● TASK ITEM
Format the lines of the data below as a numbered list, from the line containing "ores, utilizando o" through the line containing "dựng thông thường.", both included, and omit blank lines. Leave the pictures out.

Data excerpted from a collection:
________

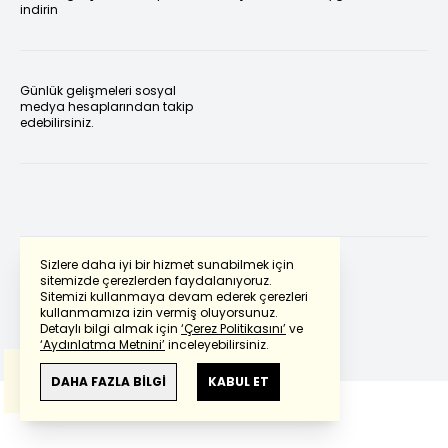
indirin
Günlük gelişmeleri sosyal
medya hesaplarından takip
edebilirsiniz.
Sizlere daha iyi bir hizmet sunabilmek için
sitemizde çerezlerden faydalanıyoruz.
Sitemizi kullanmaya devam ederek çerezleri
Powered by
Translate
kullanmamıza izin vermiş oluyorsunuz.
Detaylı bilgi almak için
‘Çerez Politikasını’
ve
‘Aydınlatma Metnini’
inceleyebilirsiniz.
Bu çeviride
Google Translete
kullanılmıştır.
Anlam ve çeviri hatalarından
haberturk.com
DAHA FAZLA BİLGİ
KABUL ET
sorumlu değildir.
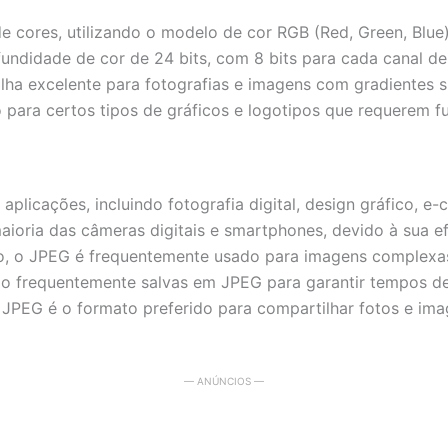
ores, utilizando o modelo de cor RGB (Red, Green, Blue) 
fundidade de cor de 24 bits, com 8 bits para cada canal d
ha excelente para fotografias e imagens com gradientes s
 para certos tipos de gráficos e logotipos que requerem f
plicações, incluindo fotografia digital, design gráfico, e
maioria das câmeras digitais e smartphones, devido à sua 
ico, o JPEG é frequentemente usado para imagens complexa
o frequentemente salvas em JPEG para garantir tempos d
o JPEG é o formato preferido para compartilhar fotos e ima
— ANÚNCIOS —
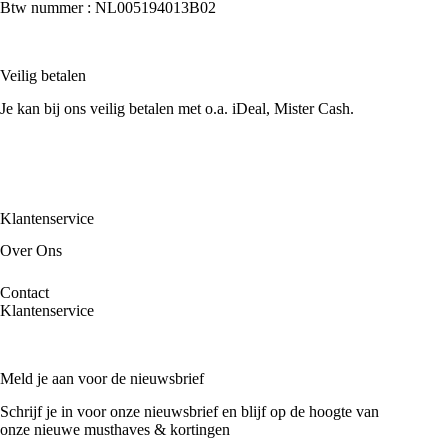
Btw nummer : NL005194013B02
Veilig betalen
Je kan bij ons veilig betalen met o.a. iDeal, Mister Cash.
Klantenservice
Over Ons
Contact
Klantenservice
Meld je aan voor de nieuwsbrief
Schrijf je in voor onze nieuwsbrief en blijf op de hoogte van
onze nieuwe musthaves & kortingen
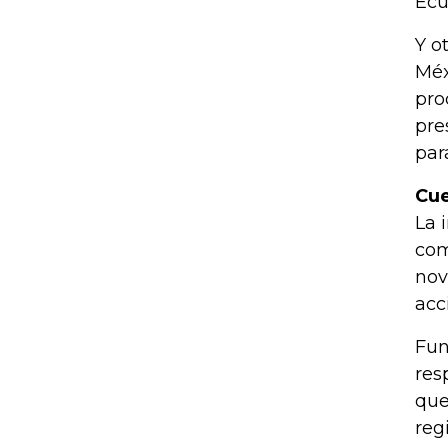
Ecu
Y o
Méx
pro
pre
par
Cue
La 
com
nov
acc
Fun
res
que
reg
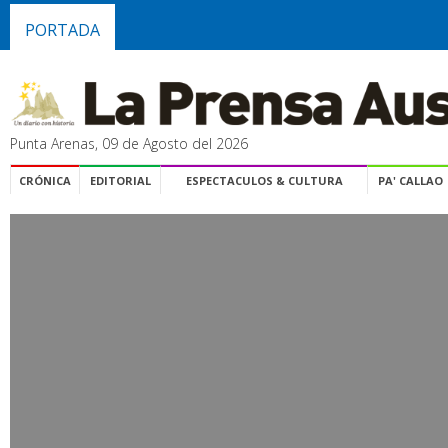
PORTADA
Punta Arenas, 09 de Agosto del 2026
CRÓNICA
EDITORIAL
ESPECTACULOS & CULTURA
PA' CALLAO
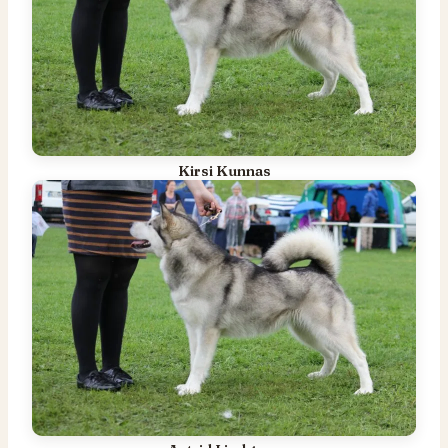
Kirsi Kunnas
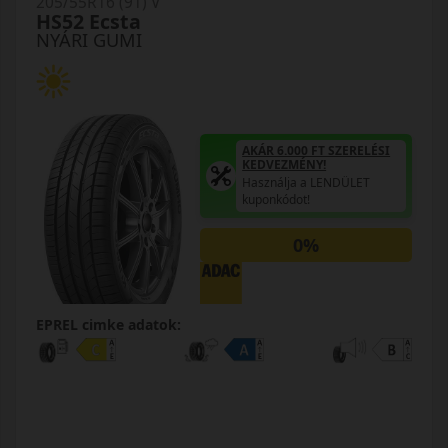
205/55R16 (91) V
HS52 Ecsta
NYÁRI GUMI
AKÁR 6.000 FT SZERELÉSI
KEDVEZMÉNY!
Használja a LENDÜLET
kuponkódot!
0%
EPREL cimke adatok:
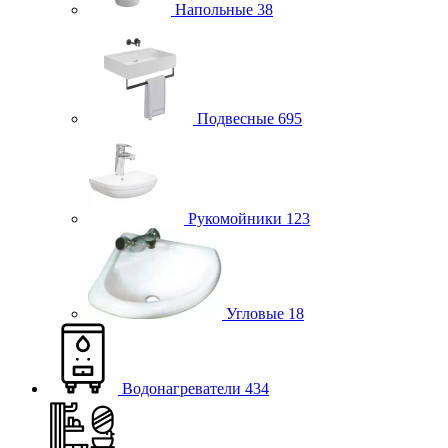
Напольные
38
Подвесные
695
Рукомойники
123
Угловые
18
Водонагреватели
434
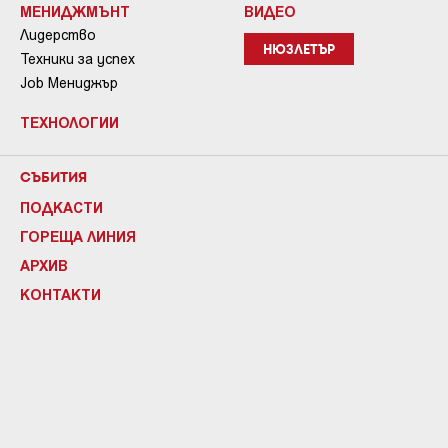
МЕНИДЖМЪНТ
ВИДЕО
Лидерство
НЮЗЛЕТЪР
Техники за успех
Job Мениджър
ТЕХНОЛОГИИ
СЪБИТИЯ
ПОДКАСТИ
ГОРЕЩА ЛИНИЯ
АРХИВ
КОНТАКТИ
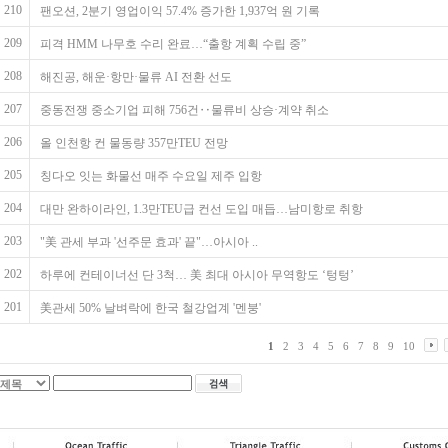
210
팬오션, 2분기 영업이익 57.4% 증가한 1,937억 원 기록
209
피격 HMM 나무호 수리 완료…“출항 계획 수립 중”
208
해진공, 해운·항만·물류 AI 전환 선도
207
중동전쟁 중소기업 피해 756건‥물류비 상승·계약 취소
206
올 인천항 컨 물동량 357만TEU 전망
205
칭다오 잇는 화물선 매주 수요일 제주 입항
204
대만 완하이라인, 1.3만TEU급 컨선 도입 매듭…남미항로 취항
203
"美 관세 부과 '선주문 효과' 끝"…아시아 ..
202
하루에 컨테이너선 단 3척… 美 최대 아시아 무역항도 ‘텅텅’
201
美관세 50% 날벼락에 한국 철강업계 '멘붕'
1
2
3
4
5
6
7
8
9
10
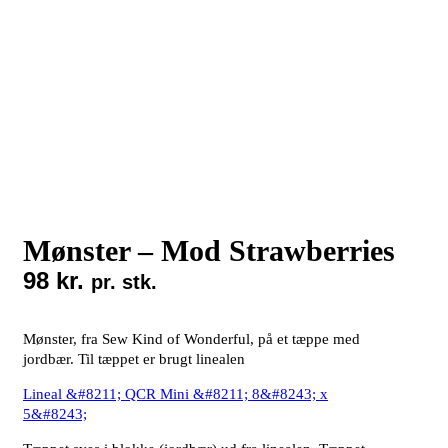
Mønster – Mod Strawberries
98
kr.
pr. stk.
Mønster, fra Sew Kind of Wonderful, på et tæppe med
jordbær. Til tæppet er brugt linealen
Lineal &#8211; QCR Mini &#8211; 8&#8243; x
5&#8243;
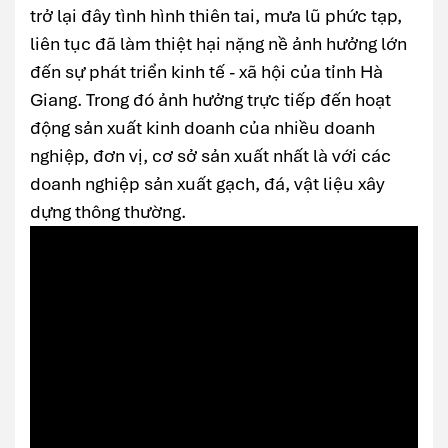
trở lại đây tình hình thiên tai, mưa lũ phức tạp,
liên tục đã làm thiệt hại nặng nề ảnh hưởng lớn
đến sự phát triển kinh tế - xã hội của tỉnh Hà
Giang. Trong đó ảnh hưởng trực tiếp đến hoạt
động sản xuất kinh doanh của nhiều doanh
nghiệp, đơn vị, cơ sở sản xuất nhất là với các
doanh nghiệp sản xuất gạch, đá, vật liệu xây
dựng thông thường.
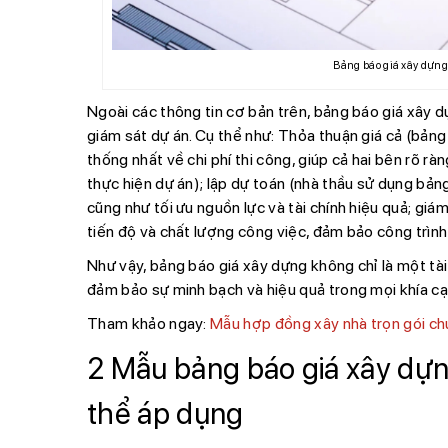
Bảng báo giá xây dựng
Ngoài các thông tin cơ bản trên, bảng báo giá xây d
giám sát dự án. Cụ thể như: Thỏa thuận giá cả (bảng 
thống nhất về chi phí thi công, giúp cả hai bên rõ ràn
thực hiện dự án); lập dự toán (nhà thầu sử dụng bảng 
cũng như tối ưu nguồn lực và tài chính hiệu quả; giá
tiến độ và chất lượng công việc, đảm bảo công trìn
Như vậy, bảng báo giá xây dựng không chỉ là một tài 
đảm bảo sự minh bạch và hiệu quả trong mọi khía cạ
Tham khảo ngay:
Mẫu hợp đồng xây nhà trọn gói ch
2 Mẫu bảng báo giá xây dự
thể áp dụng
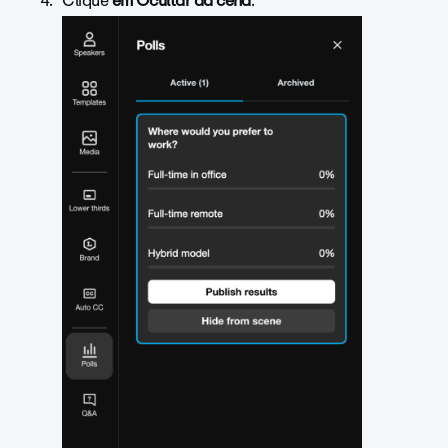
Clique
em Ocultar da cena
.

________

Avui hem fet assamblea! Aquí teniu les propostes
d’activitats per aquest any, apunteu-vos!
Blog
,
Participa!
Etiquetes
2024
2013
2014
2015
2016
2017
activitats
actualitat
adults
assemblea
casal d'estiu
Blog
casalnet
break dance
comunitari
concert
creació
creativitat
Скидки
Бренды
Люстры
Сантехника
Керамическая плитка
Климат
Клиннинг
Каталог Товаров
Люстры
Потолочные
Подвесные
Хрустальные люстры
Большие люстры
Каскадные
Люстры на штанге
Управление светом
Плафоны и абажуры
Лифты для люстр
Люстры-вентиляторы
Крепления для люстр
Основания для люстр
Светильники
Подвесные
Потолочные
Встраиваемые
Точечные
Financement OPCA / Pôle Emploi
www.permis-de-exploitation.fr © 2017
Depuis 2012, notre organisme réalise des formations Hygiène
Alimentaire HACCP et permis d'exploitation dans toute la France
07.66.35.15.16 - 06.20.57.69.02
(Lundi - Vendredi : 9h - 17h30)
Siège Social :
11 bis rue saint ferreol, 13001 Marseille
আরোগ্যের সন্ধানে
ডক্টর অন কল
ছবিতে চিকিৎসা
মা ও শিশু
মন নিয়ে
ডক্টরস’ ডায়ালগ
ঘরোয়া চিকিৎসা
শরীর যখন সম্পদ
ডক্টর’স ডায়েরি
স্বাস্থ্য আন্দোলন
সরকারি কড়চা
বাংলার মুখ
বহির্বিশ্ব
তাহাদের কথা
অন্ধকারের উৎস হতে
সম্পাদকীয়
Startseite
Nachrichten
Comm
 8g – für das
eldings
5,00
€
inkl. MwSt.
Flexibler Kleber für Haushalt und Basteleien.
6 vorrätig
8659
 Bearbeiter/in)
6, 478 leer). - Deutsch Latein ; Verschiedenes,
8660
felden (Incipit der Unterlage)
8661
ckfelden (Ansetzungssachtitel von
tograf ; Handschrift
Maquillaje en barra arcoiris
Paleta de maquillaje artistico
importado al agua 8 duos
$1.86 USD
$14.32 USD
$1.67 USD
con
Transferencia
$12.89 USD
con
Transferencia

________

● TASK RESULT
1. ores, utilizando o modelo de cor RGB (Red, Green, Blue) 
2. fundidade de cor de 24 bits, com 8 bits para cada canal d
3. ha excelente para fotografias e imagens com gradientes s
4.  para certos tipos de gráficos e logotipos que requerem f
5. plicações, incluindo fotografia digital, design gráfico, e
6. maioria das câmeras digitais e smartphones, devido à sua 
7. ico, o JPEG é frequentemente usado para imagens complexa
8. o frequentemente salvas em JPEG para garantir tempos d
9. o JPEG é o formato preferido para compartilhar fotos e ima
10. — ANÚNCIOS —
11. Btw nummer : NL005194013B02
12. Veilig betalen
13. Je kan bij ons veilig betalen met o.a. iDeal, Mister Cash.
14. Klantenservice
15. Over Ons
16. Contact
17. Klantenservice
18. Meld je aan voor de nieuwsbrief
19. Schrijf je in voor onze nieuwsbrief en blijf op de hoogte van
20. onze nieuwe musthaves & kortingen
21. Ecu
22. Y o
23. Méx
24. pro
25. pre
26. par
27. Cue
28. La 
29. com
30. nov
31. acc
32. Fun
33. res
34. que
35. reg
36. PORTADA
37. Punta Arenas, 09 de Agosto del 2026
38. CRÓNICA
39. EDITORIAL
40. ESPECTACULOS & CULTURA
41. PA' CALLAO
42. Kirsi Kunnas
43. 205/55R16 (91) V
44. HS52 Ecsta
45. NYÁRI GUMI
46. AKÁR 6.000 FT SZERELÉSI
47. KEDVEZMÉNY!
48. Használja a LENDÜLET
49. kuponkódot!
50. 0%
51. EPREL cimke adatok:
52. Напольные
53. 38
54. Подвесные
55. 695
56. Рукомойники
57. 123
58. Угловые
59. 18
60. Водонагреватели
61. 434
62. МЕНИДЖМЪНТ
63. ВИДЕО
64. Лидерство
65. НЮЗЛЕТЪР
66. Техники за успех
67. Job Мениджър
68. ТЕХНОЛОГИИ
69. СЪБИТИЯ
70. ПОДКАСТИ
71. ГОРЕЩА ЛИНИЯ
72. АРХИВ
73. КОНТАКТИ
74. 210
75. 팬오션, 2분기 영업이익 57.4% 증가한 1,937억 원 기록
76. 209
77. 피격 HMM 나무호 수리 완료…“출항 계획 수립 중”
78. 208
79. 해진공, 해운·항만·물류 AI 전환 선도
80. 207
81. 중동전쟁 중소기업 피해 756건‥물류비 상승·계약 취소
82. 206
83. 올 인천항 컨 물동량 357만TEU 전망
84. 205
85. 칭다오 잇는 화물선 매주 수요일 제주 입항
86. 204
87. 대만 완하이라인, 1.3만TEU급 컨선 도입 매듭…남미항로 취항
88. 203
89. "美 관세 부과 '선주문 효과' 끝"…아시아 ..
90. 202
91. 하루에 컨테이너선 단 3척… 美 최대 아시아 무역항도 ‘텅텅’
92. 201
93. 美관세 50% 날벼락에 한국 철강업계 '멘붕'
94. 1
95. 2
96. 3
97. 4
98. 5
99. 6
100. 7
101. 8
102. 9
103. 10
104. Mønster – Mod Strawberries
105. 98
106. kr.
107. pr. stk.
108. Mønster, fra Sew Kind of Wonderful, på et tæppe med
109. jordbær. Til tæppet er brugt linealen
110. Lineal &#8211; QCR Mini &#8211; 8&#8243; x
111. 5&#8243;
112. trở lại đây tình hình thiên tai, mưa lũ phức tạp,
113. liên tục đã làm thiệt hại nặng nề ảnh hưởng lớn
114. đến sự phát triển kinh tế - xã hội của tỉnh Hà
115. Giang. Trong đó ảnh hưởng trực tiếp đến hoạt
116. động sản xuất kinh doanh của nhiều doanh
117. nghiệp, đơn vị, cơ sở sản xuất nhất là với các
118. doanh nghiệp sản xuất gạch, đá, vật liệu xây
119. dựng thông thường.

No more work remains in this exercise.